◆ **How to complete this task**: Write what comes next in the conference-report text on the USDA's "Know Your Farmer, Know Your Food" event, picking up after its final sentence about The Great Lakes Food Hub Network.

◆ **Text excerpt**:
This past Friday, Feb.3, the USDA’s Illinois Rural Development & Food & Nutrition Service Midwest held a one-day conference “The Many Faces of Know Your Farmer, Know Your Food”.  I attended part of the sessions and share tidbits below.  Please find first, the big take-aways I gained from the conference; then hear about the specific sessions I attended.  If you are interested in finding more, you can go to the link here for the full agenda.

The conference brought together organizations from 12 midwestern states as well as federal agencies, institutions, and others involved with agriculture to  learn successful models, resources, strategies and opportunities for supporting, cultivating and growing local/regional food systems in the Midwest. We also learned about available support from USDA agencies.  Illinois Senator Dick Durbin spoke,  and he reiterated his support for improving the local food system and helping the small farmer in Illinois and the midwest.  We heard about $4o million in grants awarded by the USDA.  You can find out more about that at the USDA blog.

There was a lot on the agenda so my commentary is just a taste of what was spoken and shared. My biggest take-away from attending the afternoon sessions of this conference was, as Colleen Callahan USDA Rural Development Illinois Director stated, the USDA is trying to be of service to the various constituencies supporting the local food movement, and the USDA is trying to break down the “silo effect” from different organizations working on their own.   Instead, the USDA is trying to encourage collaboration and the sharing of information, so growth can happen faster and the local food shed in Illinois and the Midwest flourishes.  The other major take-away I took from the afternoon sessions, was hearing about The Great Lakes Food Hub Network(GLFHN).

Recorded data
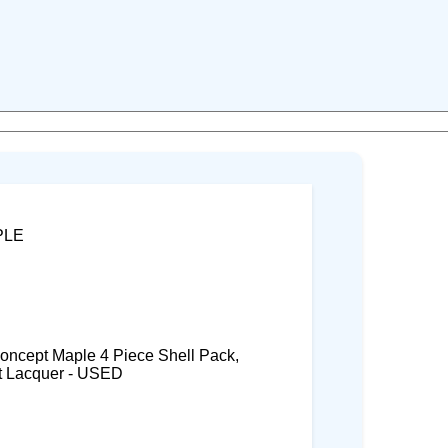
PLE
cept Maple 4 Piece Shell Pack,
t Lacquer - USED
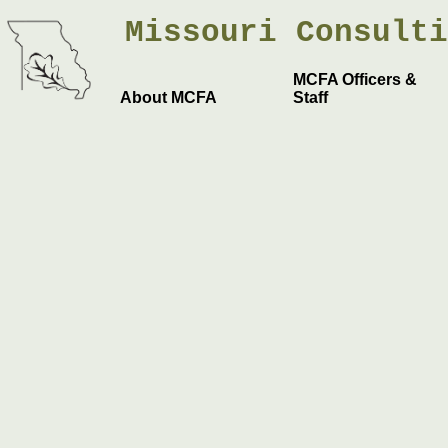
Missouri
Consult
MCFA Officers &
About MCFA
Staff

◆ **Output of the exercise**:
What is a food hub? On the Edible Economy of Illinois’s website they cite the USDA, “the USDA defines a “local food hub” as “a business or organization that is actively coordinating the aggregation, distribution, and marketing of source-identified locally grown food products from primarily small to mid-sized producers.  As such, food hubs are a proven approach for building farmer and community wealth. They help farmers to obtain a fair price for their goods, improve food security for people at all income levels within the community, and ensure more of the community’s wealth is reinvested locally.” Throughout the afternoon sessions the issue that kept coming up: what was the most efficient and effective ways for distribution and growth of local food to all communities.  The GLFHN is a group of organizations collaborating on ways to build local food infrastructure through small businesses and it is an ongoing process.

I sat in on two sessions.  The first session I attended had a panel called “To Market, To Market! Direct retailers share information on purchasing and selling local foods”. Peter Horferr, Chief Executive Officer of St. James Winery moderated.  To find the full agenda and panelists go here. For me, it was most interesting to hear Peg Shafer’s story of how they started Sandhill Organics from the ground up, they took advantage of The Farm Business Development Center , a small farm incubator so to speak, at Prairie Crossing to learn how to grow their business and take it to the next level as well as their use of “Agri-tainment” on their blog and facebook page to service, educate and develop lasting relationships with their customers.

Irv Cernauskas of Irv and Shelly’s Fresh Picks,  took the time to explain his history and philosophy behind starting his business. Irv talked about distribution, and how his business was filling a niche, getting small farm produce to people who did not necessarily have access to farmers markets or CSAs, so that Fresh Picks is the middleman to get small farm produce to the consumer.

Mark Olson of Renaissance Farms, pointed out how he changed his marketing strategy from a traditional push based strategy to a “pull” based one that focused on developing relationships and educating customers. Diane Endicott  of Good Natured Family Farms, which is a distributor for small farms out of Kansas to large grocery stores, focused on “CSR” or Collaborative-Social-Responsibility.  For me, working at a farmer’s markets and seeing some of what goes on behind the scenes, hearing these collective stories showed the passion, determination and hard work that all these people put in to making their businesses financially sustainable.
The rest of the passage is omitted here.